When I first heard of Serverless I thought it was a dumb idea. The implication that the servers had been magic-ed away angered me on a deep level. I was worried we had hit peak snake-oil.

On the one end you have bare metal. At this end of the spectrum, you have the greatest degree of flexibility, but also the greatest degree of operational responsibility. You can install and run exactly the version of Perl and insecure OpenSSL that your legacy HR depends on. But equally so you need to worry about operating and maintaining every aspect from the box up. When things like Spectre and Meltdown surface you’d better be ready to respond. This end of the spectrum is the right place to be if you believe your team/company can differentiate on operations. It’s unlikely you can Ops better than someone working for AWS in the general case, but you do know your particular software better than they do. If you can leverage that knowledge to drive costs down or availability up then this is a great place to be.

There is not a one-size-fits-all solution: it’s a spectrum of tradeoffs. You need to be aware of the tradeoffs at each point and choose a solution that fits your context. My team recently identified a number of discrete areas of a service that made sense to break out into their own smaller microservices. Though important, they were each fairly “boring” from an operational standpoint, so we chose AWS Lambda as the compute. We’ve been operating these now in production for a few months and I wanted to share what I’ve learnt through practice.

So what does this architecture look like? Running in AWS, your serverless application will be one Lambda (your code) fronted by one API Gateway (your interface). That’s it. Customers will make HTTP requests to your API Gateway. API Gateway will then apply the validation, throttling, and security that you’ve configured it to do. Valid requests will be forwarded to Lambda. At this point, your code will look very much like traditional service code: you’ll receive a request, which is a deserialisation of the HTTP request, you’ll do some work (maybe reading or writing to DynamoDB) and then you’ll return a response to be serialised back to HTTP.

REQUIREMENT 1: In the serverless piece, which service did the team pick as the compute for its new microservices?

SUPPLIED DATA:
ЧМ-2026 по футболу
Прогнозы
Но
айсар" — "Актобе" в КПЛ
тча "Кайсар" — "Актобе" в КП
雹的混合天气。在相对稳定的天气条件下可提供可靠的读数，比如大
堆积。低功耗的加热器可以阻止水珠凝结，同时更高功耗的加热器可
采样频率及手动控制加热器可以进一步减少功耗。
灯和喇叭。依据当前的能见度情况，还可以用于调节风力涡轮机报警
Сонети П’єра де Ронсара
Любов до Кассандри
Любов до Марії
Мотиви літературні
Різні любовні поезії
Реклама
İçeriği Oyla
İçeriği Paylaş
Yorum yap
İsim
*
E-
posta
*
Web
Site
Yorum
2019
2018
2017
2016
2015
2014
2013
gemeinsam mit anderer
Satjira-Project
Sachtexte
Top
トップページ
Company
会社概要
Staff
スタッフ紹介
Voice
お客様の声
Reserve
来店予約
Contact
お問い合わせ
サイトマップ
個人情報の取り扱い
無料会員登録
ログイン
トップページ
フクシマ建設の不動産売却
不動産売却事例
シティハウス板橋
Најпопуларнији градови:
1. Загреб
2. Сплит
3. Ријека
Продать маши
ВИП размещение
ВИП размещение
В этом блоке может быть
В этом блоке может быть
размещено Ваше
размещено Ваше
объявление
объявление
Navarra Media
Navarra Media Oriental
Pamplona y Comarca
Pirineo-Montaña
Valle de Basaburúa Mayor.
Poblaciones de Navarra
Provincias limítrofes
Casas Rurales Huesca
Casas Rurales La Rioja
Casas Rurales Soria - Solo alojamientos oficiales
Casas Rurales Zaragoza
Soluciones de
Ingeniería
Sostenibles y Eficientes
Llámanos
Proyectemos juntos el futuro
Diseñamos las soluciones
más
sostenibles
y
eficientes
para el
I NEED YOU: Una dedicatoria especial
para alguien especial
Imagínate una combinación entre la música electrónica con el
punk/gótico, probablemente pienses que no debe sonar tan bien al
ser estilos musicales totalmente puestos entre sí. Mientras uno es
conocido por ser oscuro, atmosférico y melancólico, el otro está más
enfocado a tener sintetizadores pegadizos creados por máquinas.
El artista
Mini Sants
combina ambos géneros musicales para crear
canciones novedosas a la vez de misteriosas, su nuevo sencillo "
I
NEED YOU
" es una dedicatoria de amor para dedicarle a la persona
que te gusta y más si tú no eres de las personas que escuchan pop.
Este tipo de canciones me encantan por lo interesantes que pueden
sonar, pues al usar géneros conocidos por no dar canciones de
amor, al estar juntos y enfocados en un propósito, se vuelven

REQUIREMENT 2: Copy the rows word for word, starting at the first row and ending at the row containing "Navarra Media Oriental", with both of those rows included.

REPLY 1: AWS Lambda.

REPLY 2:
ЧМ-2026 по футболу
Прогнозы
Но
айсар" — "Актобе" в КПЛ
тча "Кайсар" — "Актобе" в КП
雹的混合天气。在相对稳定的天气条件下可提供可靠的读数，比如大
堆积。低功耗的加热器可以阻止水珠凝结，同时更高功耗的加热器可
采样频率及手动控制加热器可以进一步减少功耗。
灯和喇叭。依据当前的能见度情况，还可以用于调节风力涡轮机报警
Сонети П’єра де Ронсара
Любов до Кассандри
Любов до Марії
Мотиви літературні
Різні любовні поезії
Реклама
İçeriği Oyla
İçeriği Paylaş
Yorum yap
İsim
*
E-
posta
*
Web
Site
Yorum
2019
2018
2017
2016
2015
2014
2013
gemeinsam mit anderer
Satjira-Project
Sachtexte
Top
トップページ
Company
会社概要
Staff
スタッフ紹介
Voice
お客様の声
Reserve
来店予約
Contact
お問い合わせ
サイトマップ
個人情報の取り扱い
無料会員登録
ログイン
トップページ
フクシマ建設の不動産売却
不動産売却事例
シティハウス板橋
Најпопуларнији градови:
1. Загреб
2. Сплит
3. Ријека
Продать маши
ВИП размещение
ВИП размещение
В этом блоке может быть
В этом блоке может быть
размещено Ваше
размещено Ваше
объявление
объявление
Navarra Media
Navarra Media Oriental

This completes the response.